Trabalhei em 60 países, cobri guerras no Iraque e no Afeganistão e passei a maior parte de 2014 vivendo na zona do ebola na África Ocidental, um lugar dominado pelo medo e a morte.
O que eu experimentei nas Filipinas parecia um novo nível de crueldade: policiais disparando sumariamente contra qualquer pessoa suspeita de vender ou usar drogas, "vigilantes" que levam a sério o apelo de Duterte para "matar todos eles".
"Vocês podem esperar 20 mil, 30 mil ou mais", disse ele em outubro.
No sábado (3), Duterte disse que em um telefonema na véspera, o presidente eleito dos EUA, Donald Trump, havia endossado a brutal campanha antidrogas e o convidara a visitar Nova York e Washington. "Ele disse que, bem, estamos fazendo isso como um país soberano, do jeito certo", afirmou Duterte em um resumo do telefonema divulgado por seu gabinete.
Por trás dos mortos em operações oficiais contra as drogas, a Polícia Nacional das Filipinas contou mais de 3.500 homicídios não solucionados desde 1º de julho, transformando grande parte do país em um velório macabro.

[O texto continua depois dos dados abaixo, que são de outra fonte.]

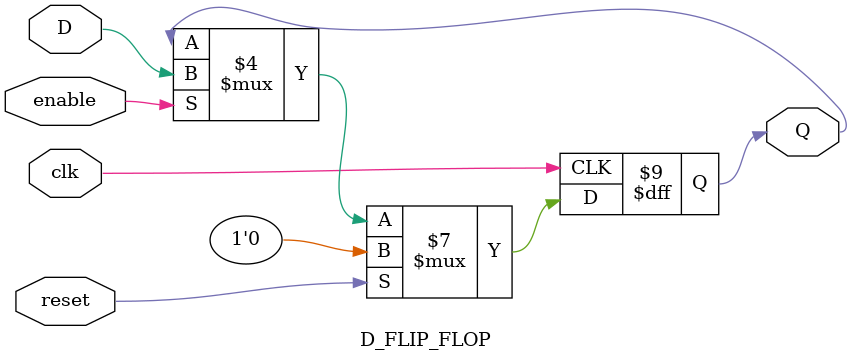
<source format=v>
module D_FLIP_FLOP (input D, enable, clk, reset, output reg Q);
    
    always @(posedge clk) 
    begin
        if (reset==1'b1) begin
            Q <= 1'b0; 
        end else if (enable==1'b1) begin
            Q <= D;
        end else begin
            // keep previous value
        end
    end 
    
endmodule
</source>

Alguns corpos foram encontrados nas ruas com as cabeças enroladas com fita adesiva. Outros foram deixados com cartazes de papelão improvisados, rotulando as vítimas como traficantes ou viciados.

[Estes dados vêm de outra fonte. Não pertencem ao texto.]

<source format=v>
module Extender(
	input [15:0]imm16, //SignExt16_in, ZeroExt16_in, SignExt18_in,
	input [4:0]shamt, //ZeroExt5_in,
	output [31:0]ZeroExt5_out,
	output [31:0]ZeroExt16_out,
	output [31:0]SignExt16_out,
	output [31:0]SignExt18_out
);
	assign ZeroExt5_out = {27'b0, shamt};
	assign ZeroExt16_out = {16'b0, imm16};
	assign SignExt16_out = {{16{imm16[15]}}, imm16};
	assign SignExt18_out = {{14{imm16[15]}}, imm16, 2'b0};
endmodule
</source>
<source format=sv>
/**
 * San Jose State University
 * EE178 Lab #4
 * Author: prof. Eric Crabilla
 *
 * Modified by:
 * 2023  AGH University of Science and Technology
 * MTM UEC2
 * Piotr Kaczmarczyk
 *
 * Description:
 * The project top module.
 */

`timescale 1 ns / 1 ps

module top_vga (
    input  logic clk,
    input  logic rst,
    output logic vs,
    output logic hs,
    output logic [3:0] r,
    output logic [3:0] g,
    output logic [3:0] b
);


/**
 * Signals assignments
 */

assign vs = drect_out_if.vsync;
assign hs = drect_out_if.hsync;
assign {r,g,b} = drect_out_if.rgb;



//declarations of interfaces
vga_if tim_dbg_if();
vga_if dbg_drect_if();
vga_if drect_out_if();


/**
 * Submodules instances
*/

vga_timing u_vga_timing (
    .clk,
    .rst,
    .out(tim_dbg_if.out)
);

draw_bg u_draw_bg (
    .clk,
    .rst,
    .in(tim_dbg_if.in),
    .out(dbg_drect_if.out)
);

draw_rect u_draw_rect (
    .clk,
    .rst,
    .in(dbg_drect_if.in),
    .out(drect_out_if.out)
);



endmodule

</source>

Mais de 35.600 pessoas foram presas em operações antidrogas que o governo chama de Projeto Tokhang. O nome é derivado de uma frase que significa "bater e suplicar" em cebuano, a língua nativa de Duterte.
Nos bairros ricos de condomínios murados e grandes propriedades, há de fato às vezes uma batida educada na porta, um policial que entrega um folheto explicando as repercussões do uso de drogas à empregada que atender. Nos bairros mais pobres, a polícia agarra adolescentes e homens na rua, faz verificações da ficha policial, prende e às vezes atira para matar.
Forças do governo foram de porta em porta a mais de 3,57 milhões de residências, segundo a polícia. Mais de 727.600 usuários de drogas e 56.500 traficantes se renderam até agora, afirma a polícia, lotando as prisões. Na cadeia de Quezon City, os detentos se revezam para dormir em qualquer espaço disponível, incluindo uma quadra de basquete.
Minhas noites em Manila começavam às 21h na sala de imprensa da delegacia, onde eu me juntava a um grupo de repórteres locais à espera de notícias das últimas matanças. Saíamos em comboios, como um trem sobre trilhos, com luzes de advertência piscando enquanto passávamos em velocidade pelos faróis vermelhos.
Eu mantive diários e gravações em áudio dessas operações noturnas, trabalhando com Rica Concepcion, um repórter filipino com 30 anos de experiência.
Acompanhamos a polícia em diversas batidas. Também fomos por conta própria aos lugares onde as pessoas eram mortas e seus corpos, encontrados. Os parentes e vizinhos que conhecemos muitas vezes contavam uma história muito diferente da registrada nos relatos oficiais da polícia.